Saved entries:
★ ★ ★ ★ ★

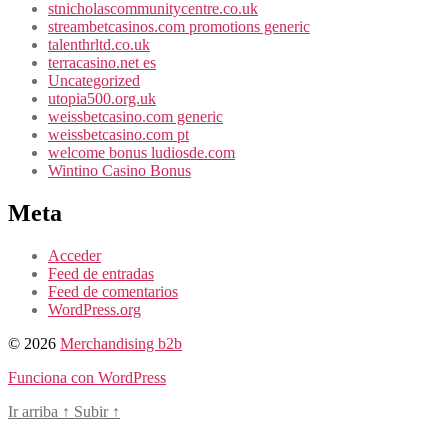
stnicholascommunitycentre.co.uk
streambetcasinos.com promotions generic
talenthrltd.co.uk
terracasino.net es
Uncategorized
utopia500.org.uk
weissbetcasino.com generic
weissbetcasino.com pt
welcome bonus ludiosde.com
Wintino Casino Bonus
Meta
Acceder
Feed de entradas
Feed de comentarios
WordPress.org
© 2026
Merchandising b2b
Funciona con WordPress
Ir arriba
↑
Subir
↑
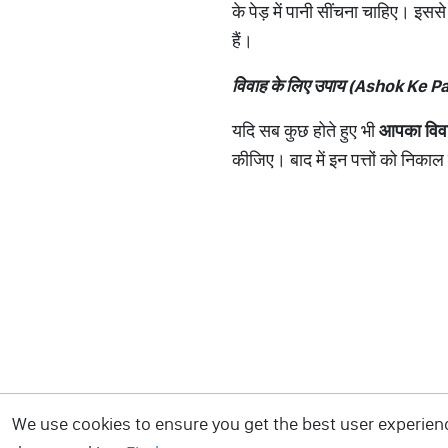
के पेड़ में पानी सींचना चाहिए। इससे
हैं।
विवाह के लिए उपाय (
Ashok Ke Pa
यदि सब कुछ होते हुए भी
आपका विवाह
कीजिए। बाद में इन पत्तों को निका
We use cookies to ensure you get the best user experience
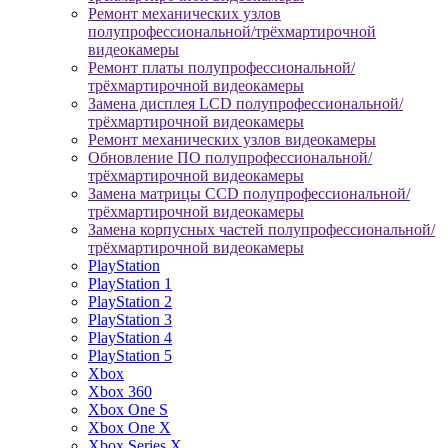
Ремонт механических узлов
полупрофессиональной/трёхмартирочной
видеокамеры
Ремонт платы полупрофессиональной/
трёхмартирочной видеокамеры
Замена дисплея LCD полупрофессиональной/
трёхмартирочной видеокамеры
Ремонт механических узлов видеокамеры
Обновление ПО полупрофессиональной/
трёхмартирочной видеокамеры
Замена матрицы CCD полупрофессиональной/
трёхмартирочной видеокамеры
Замена корпусных частей полупрофессиональной/
трёхмартирочной видеокамеры
PlayStation
PlayStation 1
PlayStation 2
PlayStation 3
PlayStation 4
PlayStation 5
Xbox
Xbox 360
Xbox One S
Xbox One X
Xbox Series X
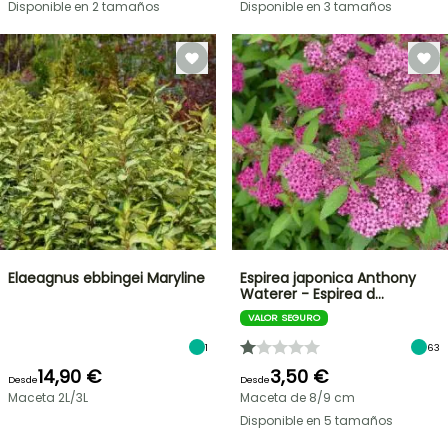
Disponible en 2 tamaños
Disponible en 3 tamaños
Elaeagnus ebbingei Maryline
Espirea japonica Anthony
Waterer - Espirea d…
VALOR SEGURO
1
63
14,90 €
3,50 €
Desde
Desde
Maceta 2L/3L
Maceta de 8/9 cm
Disponible en 5 tamaños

★ ★ ★ ★ ★

• TASK DESCRIPTION:
Please provide a faithful transcription of all the data, pictures excluded.

• SOLUTION FOR THIS TASK:
stnicholascommunitycentre.co.uk
streambetcasinos.com promotions generic
talenthrltd.co.uk
terracasino.net es
Uncategorized
utopia500.org.uk
weissbetcasino.com generic
weissbetcasino.com pt
welcome bonus ludiosde.com
Wintino Casino Bonus
Meta
Acceder
Feed de entradas
Feed de comentarios
WordPress.org
© 2026
Merchandising b2b
Funciona con WordPress
Ir arriba
↑
Subir
↑
के पेड़ में पानी सींचना चाहिए। इससे
हैं।
विवाह के लिए उपाय (
Ashok Ke Pa
यदि सब कुछ होते हुए भी
आपका विवाह
कीजिए। बाद में इन पत्तों को निका
We use cookies to ensure you get the best user experience
Ремонт механических узлов
полупрофессиональной/трёхмартирочной
видеокамеры
Ремонт платы полупрофессиональной/
трёхмартирочной видеокамеры
Замена дисплея LCD полупрофессиональной/
трёхмартирочной видеокамеры
Ремонт механических узлов видеокамеры
Обновление ПО полупрофессиональной/
трёхмартирочной видеокамеры
Замена матрицы CCD полупрофессиональной/
трёхмартирочной видеокамеры
Замена корпусных частей полупрофессиональной/
трёхмартирочной видеокамеры
PlayStation
PlayStation 1
PlayStation 2
PlayStation 3
PlayStation 4
PlayStation 5
Xbox
Xbox 360
Xbox One S
Xbox One X
Xbox Series X
Disponible en 2 tamaños
Disponible en 3 tamaños
Elaeagnus ebbingei Maryline
Espirea japonica Anthony
Waterer - Espirea d…
VALOR SEGURO
1
63
14,90 €
3,50 €
Desde
Desde
Maceta 2L/3L
Maceta de 8/9 cm
Disponible en 5 tamaños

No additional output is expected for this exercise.